Three weeks earlier, after a full five minutes of contemplation, my husband and I had decided to purchase a river outfitting business based in Salmon.
We moved into an avocado shag palace, rolled our sleeves up, smiled at our entrepreneurial aptitude and got to work.
For about two months. Then came a blast of suffocating hot air, and the wildfires began.
We were unable to operate on the river, and it rained ashes for weeks.
That fall, I realized the Clear Creek Fire had been only one bullet out of an entire round of economic hits that had occurred since I had left. The mine had closed. There were no logging trucks rumbling through town.
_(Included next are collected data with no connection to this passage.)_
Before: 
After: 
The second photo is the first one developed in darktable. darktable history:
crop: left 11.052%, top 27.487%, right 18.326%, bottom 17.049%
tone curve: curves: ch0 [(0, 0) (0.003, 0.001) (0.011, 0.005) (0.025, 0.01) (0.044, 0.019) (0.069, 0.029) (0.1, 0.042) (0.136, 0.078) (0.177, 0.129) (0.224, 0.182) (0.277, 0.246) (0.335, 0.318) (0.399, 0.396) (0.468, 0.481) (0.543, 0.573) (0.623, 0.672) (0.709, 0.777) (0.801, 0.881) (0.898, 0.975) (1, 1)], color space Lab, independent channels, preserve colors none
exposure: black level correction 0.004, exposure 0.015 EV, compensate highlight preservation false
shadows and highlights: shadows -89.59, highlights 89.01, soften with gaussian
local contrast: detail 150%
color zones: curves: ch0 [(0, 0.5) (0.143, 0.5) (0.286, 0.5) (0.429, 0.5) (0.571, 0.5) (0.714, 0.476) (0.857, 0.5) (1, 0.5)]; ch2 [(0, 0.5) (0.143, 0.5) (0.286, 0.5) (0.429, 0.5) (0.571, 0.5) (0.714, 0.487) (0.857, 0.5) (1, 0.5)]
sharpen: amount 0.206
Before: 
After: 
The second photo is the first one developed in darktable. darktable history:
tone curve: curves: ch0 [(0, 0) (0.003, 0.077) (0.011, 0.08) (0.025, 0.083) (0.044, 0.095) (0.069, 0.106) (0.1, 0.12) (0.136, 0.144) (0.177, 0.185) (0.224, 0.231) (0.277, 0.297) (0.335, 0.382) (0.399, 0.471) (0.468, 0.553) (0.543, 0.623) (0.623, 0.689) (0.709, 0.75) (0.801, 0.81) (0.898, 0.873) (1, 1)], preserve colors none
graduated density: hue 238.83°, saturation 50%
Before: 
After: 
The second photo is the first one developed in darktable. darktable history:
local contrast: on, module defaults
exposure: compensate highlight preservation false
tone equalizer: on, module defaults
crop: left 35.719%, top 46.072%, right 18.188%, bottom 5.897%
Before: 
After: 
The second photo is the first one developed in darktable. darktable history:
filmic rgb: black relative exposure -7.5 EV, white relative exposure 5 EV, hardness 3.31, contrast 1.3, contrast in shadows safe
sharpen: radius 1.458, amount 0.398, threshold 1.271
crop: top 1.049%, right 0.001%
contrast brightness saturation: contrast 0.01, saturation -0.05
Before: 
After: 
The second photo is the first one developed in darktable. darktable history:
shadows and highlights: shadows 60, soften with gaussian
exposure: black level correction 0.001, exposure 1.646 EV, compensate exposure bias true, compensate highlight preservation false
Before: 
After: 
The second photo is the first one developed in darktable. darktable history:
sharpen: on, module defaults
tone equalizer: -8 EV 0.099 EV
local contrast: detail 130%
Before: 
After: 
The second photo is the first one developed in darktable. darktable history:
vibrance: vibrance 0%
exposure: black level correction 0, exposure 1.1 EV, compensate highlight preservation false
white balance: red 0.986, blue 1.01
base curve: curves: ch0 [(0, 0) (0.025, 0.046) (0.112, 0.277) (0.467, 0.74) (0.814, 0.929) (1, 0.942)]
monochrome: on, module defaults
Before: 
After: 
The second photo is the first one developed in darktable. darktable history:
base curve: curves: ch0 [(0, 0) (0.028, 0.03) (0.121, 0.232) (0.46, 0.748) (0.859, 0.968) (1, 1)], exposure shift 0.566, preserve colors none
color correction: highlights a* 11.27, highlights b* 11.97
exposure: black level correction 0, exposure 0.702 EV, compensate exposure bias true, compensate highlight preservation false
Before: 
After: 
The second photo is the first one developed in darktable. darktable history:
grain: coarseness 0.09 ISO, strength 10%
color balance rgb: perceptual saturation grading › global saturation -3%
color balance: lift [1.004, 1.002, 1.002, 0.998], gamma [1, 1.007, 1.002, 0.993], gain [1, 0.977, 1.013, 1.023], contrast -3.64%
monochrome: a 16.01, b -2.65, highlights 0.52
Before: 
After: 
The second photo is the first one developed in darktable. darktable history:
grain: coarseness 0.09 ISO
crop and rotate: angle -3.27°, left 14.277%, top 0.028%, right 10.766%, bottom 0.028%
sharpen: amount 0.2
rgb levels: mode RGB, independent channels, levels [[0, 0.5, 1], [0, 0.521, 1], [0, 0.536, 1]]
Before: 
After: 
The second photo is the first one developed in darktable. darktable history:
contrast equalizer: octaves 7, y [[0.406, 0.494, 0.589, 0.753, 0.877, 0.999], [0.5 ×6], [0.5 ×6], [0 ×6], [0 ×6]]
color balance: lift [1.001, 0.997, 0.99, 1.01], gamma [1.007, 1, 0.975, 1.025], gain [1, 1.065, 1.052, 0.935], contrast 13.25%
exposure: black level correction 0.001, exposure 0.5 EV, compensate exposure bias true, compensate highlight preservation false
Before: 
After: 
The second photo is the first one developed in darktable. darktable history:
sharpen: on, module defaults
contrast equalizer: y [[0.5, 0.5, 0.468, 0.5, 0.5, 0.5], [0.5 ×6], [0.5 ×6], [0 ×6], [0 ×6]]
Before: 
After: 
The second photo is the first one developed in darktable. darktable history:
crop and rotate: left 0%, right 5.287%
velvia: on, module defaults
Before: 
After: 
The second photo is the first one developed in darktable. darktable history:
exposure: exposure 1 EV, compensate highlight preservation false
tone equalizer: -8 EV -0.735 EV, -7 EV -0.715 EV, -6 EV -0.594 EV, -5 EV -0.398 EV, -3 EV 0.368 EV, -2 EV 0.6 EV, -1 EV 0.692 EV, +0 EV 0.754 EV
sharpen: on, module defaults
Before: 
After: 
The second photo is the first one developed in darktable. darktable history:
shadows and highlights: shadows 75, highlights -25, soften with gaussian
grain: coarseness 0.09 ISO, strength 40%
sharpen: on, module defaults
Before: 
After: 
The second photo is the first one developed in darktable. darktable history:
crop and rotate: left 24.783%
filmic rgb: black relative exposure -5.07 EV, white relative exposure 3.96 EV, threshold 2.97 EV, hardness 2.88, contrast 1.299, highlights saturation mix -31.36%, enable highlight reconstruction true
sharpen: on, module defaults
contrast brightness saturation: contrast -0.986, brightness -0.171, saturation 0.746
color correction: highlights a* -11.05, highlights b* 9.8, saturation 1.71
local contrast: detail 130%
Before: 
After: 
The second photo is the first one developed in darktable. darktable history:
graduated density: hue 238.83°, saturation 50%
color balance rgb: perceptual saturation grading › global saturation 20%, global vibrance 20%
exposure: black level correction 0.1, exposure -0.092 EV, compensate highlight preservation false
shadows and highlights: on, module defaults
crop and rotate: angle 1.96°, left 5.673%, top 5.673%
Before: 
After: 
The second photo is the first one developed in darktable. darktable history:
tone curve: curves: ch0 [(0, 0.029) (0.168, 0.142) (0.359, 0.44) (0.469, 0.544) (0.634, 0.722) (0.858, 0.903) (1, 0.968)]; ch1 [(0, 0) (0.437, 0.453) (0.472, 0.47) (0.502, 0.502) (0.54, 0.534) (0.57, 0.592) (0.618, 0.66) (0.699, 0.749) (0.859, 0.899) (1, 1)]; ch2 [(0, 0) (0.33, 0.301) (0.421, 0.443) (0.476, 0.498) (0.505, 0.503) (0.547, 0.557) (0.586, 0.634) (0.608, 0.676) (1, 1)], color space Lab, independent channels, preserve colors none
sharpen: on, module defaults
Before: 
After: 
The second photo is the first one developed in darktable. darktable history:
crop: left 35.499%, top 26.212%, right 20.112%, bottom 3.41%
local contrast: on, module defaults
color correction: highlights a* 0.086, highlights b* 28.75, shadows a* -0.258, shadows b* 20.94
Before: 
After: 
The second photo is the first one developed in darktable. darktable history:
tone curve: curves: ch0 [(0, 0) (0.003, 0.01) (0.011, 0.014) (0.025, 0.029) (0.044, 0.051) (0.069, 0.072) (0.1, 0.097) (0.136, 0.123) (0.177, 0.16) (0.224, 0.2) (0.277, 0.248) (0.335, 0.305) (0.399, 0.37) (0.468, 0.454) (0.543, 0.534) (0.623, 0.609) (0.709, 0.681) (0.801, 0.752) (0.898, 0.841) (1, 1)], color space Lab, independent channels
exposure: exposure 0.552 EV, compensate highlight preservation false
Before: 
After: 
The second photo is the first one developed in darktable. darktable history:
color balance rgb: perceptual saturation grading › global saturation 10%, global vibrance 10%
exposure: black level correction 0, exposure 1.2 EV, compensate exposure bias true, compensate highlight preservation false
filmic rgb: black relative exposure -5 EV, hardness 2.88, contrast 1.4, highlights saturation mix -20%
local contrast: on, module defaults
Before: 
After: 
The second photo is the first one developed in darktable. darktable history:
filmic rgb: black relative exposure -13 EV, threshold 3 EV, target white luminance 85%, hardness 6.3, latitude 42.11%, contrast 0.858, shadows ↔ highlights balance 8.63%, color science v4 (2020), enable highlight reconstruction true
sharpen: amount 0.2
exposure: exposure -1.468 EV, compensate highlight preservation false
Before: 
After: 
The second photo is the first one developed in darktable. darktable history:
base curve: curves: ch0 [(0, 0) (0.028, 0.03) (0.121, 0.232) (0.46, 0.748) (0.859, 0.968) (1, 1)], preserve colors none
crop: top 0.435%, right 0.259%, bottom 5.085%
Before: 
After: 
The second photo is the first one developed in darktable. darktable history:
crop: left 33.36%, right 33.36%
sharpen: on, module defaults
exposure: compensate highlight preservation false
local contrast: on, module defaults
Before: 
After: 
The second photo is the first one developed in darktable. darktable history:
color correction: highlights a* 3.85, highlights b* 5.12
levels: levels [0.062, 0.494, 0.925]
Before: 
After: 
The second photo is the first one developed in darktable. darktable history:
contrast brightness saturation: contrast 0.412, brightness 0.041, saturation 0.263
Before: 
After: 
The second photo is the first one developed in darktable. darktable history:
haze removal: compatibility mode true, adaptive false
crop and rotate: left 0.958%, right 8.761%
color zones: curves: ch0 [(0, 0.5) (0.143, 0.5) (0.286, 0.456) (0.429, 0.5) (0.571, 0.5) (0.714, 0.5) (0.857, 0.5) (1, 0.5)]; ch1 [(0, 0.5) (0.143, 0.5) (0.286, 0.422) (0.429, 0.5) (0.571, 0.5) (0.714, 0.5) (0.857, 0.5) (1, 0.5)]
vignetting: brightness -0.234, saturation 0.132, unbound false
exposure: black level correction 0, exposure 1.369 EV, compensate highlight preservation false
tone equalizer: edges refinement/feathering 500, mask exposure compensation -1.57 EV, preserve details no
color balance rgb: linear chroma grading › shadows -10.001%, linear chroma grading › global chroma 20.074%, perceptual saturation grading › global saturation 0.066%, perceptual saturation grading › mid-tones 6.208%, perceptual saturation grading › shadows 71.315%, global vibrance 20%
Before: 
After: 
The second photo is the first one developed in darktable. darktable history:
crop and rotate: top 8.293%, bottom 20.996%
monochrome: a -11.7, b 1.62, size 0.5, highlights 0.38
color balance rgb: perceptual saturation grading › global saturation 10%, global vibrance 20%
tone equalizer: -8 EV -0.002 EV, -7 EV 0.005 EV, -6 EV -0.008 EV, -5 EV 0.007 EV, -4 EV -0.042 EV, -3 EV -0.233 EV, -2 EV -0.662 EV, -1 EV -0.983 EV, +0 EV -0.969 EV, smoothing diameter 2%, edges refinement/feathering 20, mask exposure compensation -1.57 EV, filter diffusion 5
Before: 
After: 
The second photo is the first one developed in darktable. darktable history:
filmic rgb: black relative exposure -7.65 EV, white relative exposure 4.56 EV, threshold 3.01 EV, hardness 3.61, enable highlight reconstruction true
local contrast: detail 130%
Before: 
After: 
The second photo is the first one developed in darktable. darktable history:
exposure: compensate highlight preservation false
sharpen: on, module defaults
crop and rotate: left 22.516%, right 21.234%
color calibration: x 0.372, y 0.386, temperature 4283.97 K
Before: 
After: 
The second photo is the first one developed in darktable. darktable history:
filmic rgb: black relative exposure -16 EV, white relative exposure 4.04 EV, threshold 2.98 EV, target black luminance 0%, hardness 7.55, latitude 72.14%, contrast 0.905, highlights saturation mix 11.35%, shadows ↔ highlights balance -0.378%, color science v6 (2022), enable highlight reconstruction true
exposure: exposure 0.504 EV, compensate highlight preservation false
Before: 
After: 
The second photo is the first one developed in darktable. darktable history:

My ranching friends were going broke.
All of us had to face reality and count our losses.
During this process, one of the notable tally marks represented the namesake of both our town and the river that runs through it.
Salmon fishing ended on the upper Salmon River in 1978. And while the absence of salmon wasn't new, I did find it curious that after all these years, and all the "protection" put into place, the wild salmon population continued to dwindle.
Then in 2001, our downriver neighbors in Riggins were granted a coveted shot at their own salmon-fishing season.
A cornucopia of good fortune, their salmon fishing season poured $10 million dollars into their struggling economy.
When those numbers were released, I was in the pool of people stunned by the amount of money generated in a community one-third the size of our own.
Riggins' windfall was a beacon of hope for the rest of the river corridor, but also a sad reminder of what we were being denied.
The Idaho Study released in February gave us a virtual look at how our rural economies could be impacted. Half a billon dollars flowing into Idaho would be a tremendous boost. $40 million to my community would be monumental.
I have a blue-eyed first-grader who caught his first steelhead on the riverbank behind our house at age 3. And while he doesn't understand the economic impact these fish have on our family and many other rural Idaho families, he does understand that there is magic involved for the salmon to make it back here to their spawning grounds.
Our local leaders are hard at work on this issue. But we need our congressional leaders to commit to finding real solutions to this solvable problem. These fish are our heritage and should have been our inheritance.